→ **Данный отрывок**
+---+
Однако на уровне повествователя очевидны и следы обреченности усадебной жизни: круглый дом под жестью «одряхлел и понемногу уходил в землю, топорщась рогатой телевизионной антенной»; герой, знающий по именам собственное стадо, забывает родных людей; картины ушедшего, встающие в его памяти, удивительно однообразны: «Вон он мелькнул: раз и все. Где это было? Мелькнул и ушел. А потом?.. Ничего больше. Только серая телогрейка да вечный треух. Да нога деревянная. И ничего больше нету. Только мать, старуха с худыми черными ногами, в подоткнутой юбке. Бредет и бредет по мелкому плесу с хворостиной в руках. Птицу гоняет. А еще? Снова треух и телогрейка. Снова мать бредет... А еще? И нога деревянная.» [Там же, с. 134]. Бытие человека, без остатка подчиненное природному ритму, оправданно только при условии абсолютности онтологического закона, когда же вера в него исчезает, приходит смутная тревога, страх, которые и переживает герой.
К мотиву пастыря Екимов обращается и в одной из лучших своих повестей -«Пастушья звезда» (1989), где представлены образы потомственного пастуха Тимофея и сына его хозяина - Алика, вынужденного оставить учебу, отказаться от забав детства, чтобы помогать отцу в огромном хозяйстве. Поразительное для ребенка трудолюбие вызывает уважение главного героя, но и сострадание к его судьбе, заключенной в жесткие рамки повторяющихся хозяйственных дел. Мир ребенка, развернутый только по горизонтали, полный забот о достатке, строительстве собственного дома, диссонирует мировосприятию Тимофея, его умению видеть красоту в окружающих людях, природе. Последнему открыт дар почти физического ощущения присутствия высшей силы, взирающей свысока на «человеческий муравейник»: «А кто-то склонился, глядит. Вот так же. Тимофею вдруг стало страшно. Он явственно чуял этот взгляд. Хотелось вскинуть голову и увидеть. Но медленно распрямлялась спина» [Екимов, 1990, с. 51].
Итожит повесть символическая сцена - пастух и сам замирает с тихим рассказом над уснувшим мальчиком-сиротой, послушные его воле, слову «поднимались сказочные золотые рыбы и вновь уходили. Осторожные ночные птицы вздымались и реяли рядом, овевая лицо, и звали за собой» [Там же, с. 51]. Под звуки сказки ребенку снится «сладкий сон золотой», возносит его «над землей неведомая сила». Образы старика и дитя символизируют связь сиюминутного с Вечностью, когда жизнь человека преодолевает закон муравейника, в ней рож-
дается тоска по высшему. С повести «Пастушья звезда» отчетливо движение писателя от онтологической проблематики, составляющей основу традиционалистской прозы, к экзистенциональной.
+---+
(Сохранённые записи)
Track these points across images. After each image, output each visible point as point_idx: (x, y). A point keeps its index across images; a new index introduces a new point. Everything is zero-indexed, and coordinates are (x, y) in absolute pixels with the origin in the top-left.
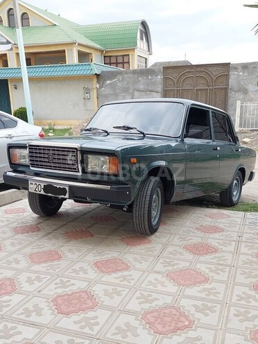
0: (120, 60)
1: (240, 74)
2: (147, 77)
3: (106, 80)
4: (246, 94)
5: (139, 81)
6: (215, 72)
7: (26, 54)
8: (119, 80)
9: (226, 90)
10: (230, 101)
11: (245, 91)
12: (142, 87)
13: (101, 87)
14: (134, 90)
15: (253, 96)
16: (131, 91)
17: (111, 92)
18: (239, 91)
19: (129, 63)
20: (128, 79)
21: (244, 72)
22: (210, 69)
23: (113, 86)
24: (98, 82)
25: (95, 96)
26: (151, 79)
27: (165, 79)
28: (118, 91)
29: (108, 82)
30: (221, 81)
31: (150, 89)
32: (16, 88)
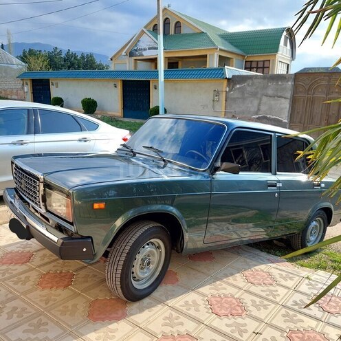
0: (261, 65)
2: (277, 83)
3: (235, 84)
5: (268, 86)
7: (165, 58)
8: (248, 84)
12: (270, 92)
13: (230, 91)
14: (263, 95)
16: (259, 96)
17: (239, 96)
19: (269, 67)
20: (258, 84)
23: (242, 90)
24: (228, 85)
25: (224, 98)
26: (281, 85)
27: (296, 85)
28: (246, 95)
29: (238, 86)
31: (279, 94)
32: (156, 89)
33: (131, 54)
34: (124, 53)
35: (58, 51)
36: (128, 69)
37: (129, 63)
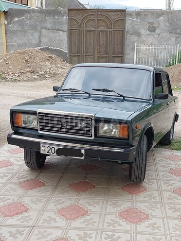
1: (135, 19)
2: (54, 17)
3: (13, 17)
4: (140, 36)
5: (46, 20)
6: (114, 17)
8: (27, 18)
9: (123, 32)
10: (127, 42)
11: (139, 35)
12: (49, 26)
13: (9, 23)
14: (42, 28)
15: (144, 38)
16: (39, 28)
17: (19, 28)
18: (133, 34)
20: (36, 18)
21: (137, 18)
22: (110, 14)
23: (21, 23)
24: (6, 18)
25: (4, 31)
26: (58, 19)
27: (70, 20)
28: (26, 28)
29: (16, 19)
30: (119, 24)
31: (57, 28)
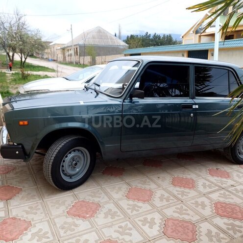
32: (213, 55)
33: (197, 32)
34: (191, 32)
35: (148, 34)
36: (193, 43)
37: (195, 38)
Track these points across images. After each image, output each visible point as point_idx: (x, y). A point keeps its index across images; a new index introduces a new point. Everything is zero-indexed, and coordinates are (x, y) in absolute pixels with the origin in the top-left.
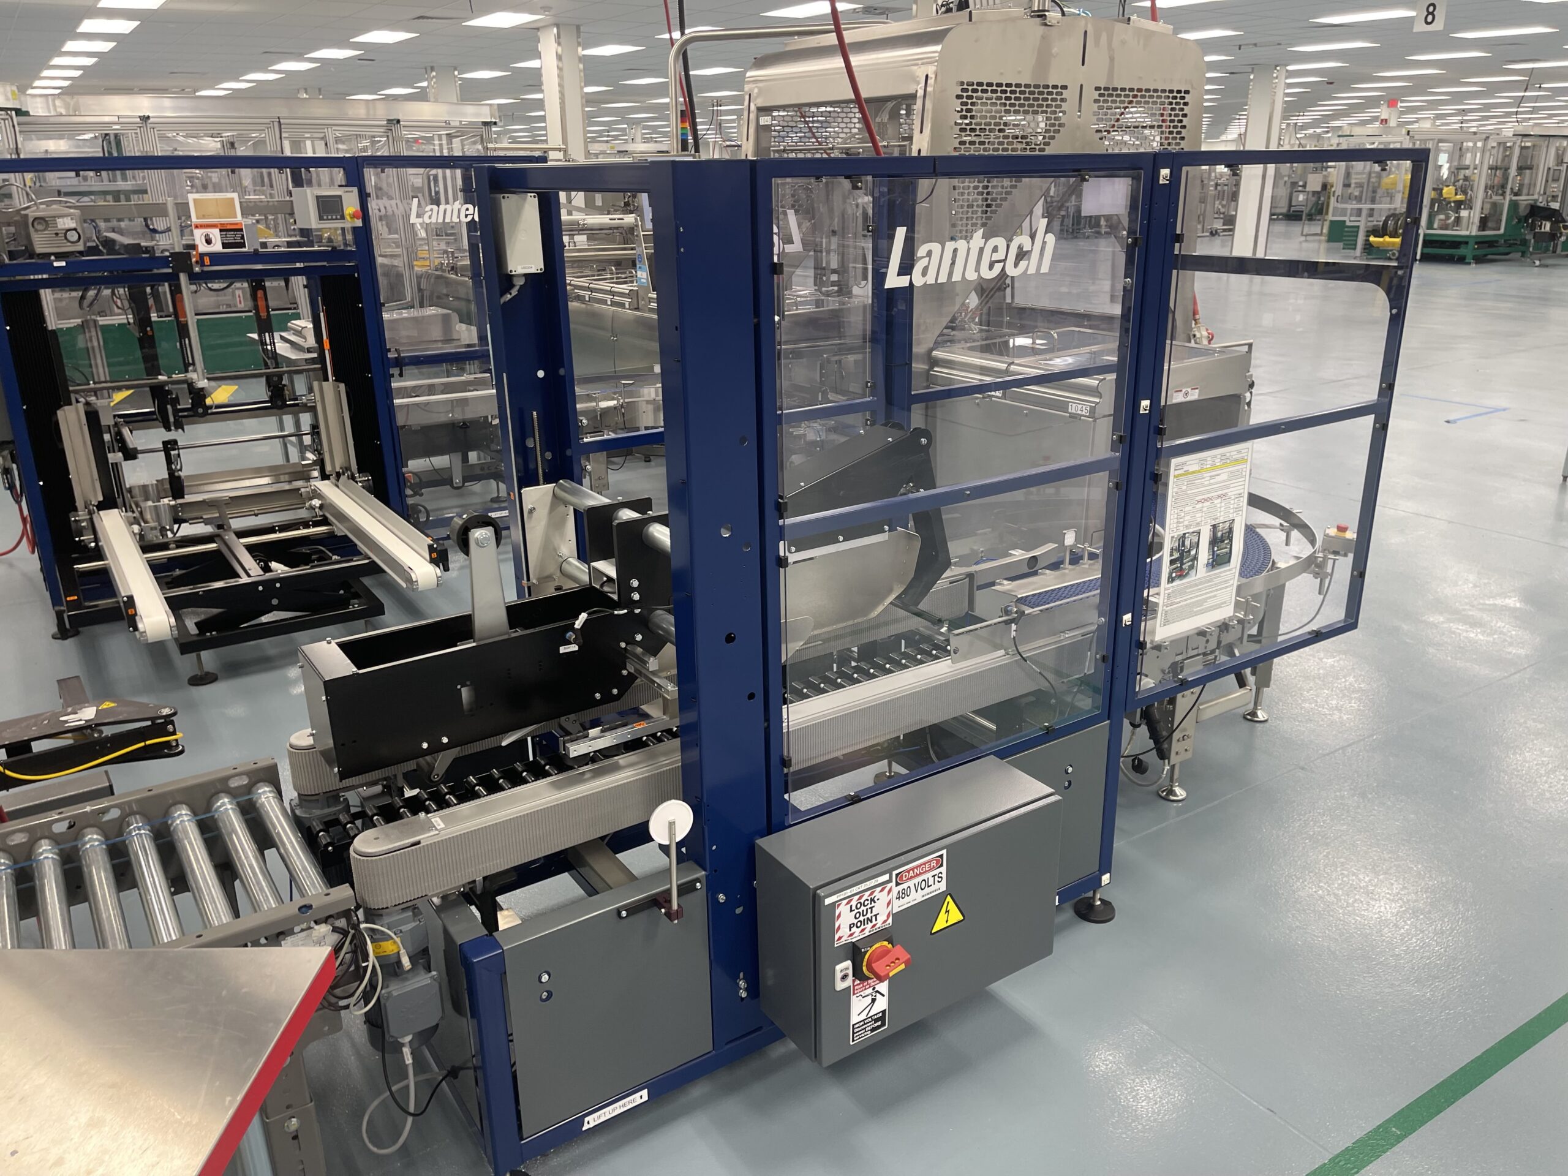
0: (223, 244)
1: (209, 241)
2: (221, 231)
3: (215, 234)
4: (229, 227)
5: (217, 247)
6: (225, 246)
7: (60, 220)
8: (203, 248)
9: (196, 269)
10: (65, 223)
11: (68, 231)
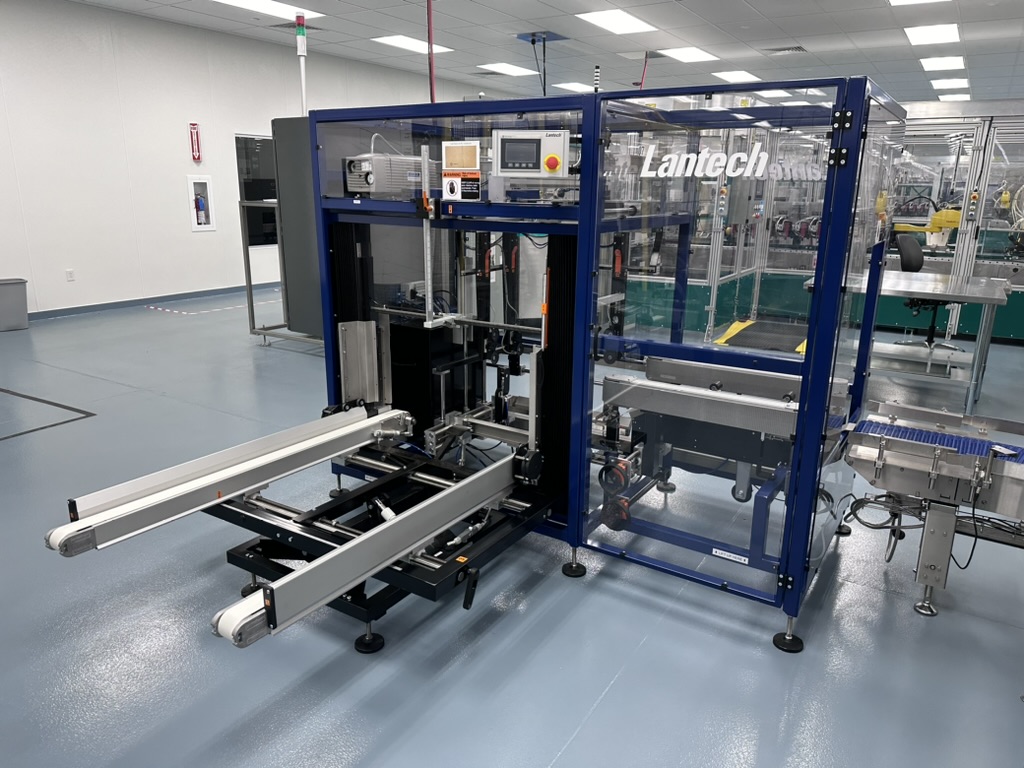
+---+
→ **Рабочее задание**
Приведите заново часть отрывка о повестях Екимова, всё от «Итожит повесть символическая» вплоть до «прозы, к экзистенциональной.», заменив в ней «сказочные золотые рыбы» на «сказочные серебряные рыбы». Записи взяты из другого источника.

→ **Результат выполнения**
Итожит повесть символическая сцена - пастух и сам замирает с тихим рассказом над уснувшим мальчиком-сиротой, послушные его воле, слову «поднимались сказочные серебряные рыбы и вновь уходили. Осторожные ночные птицы вздымались и реяли рядом, овевая лицо, и звали за собой» [Там же, с. 51]. Под звуки сказки ребенку снится «сладкий сон золотой», возносит его «над землей неведомая сила». Образы старика и дитя символизируют связь сиюминутного с Вечностью, когда жизнь человека преодолевает закон муравейника, в ней рож-
дается тоска по высшему. С повести «Пастушья звезда» отчетливо движение писателя от онтологической проблематики, составляющей основу традиционалистской прозы, к экзистенциональной.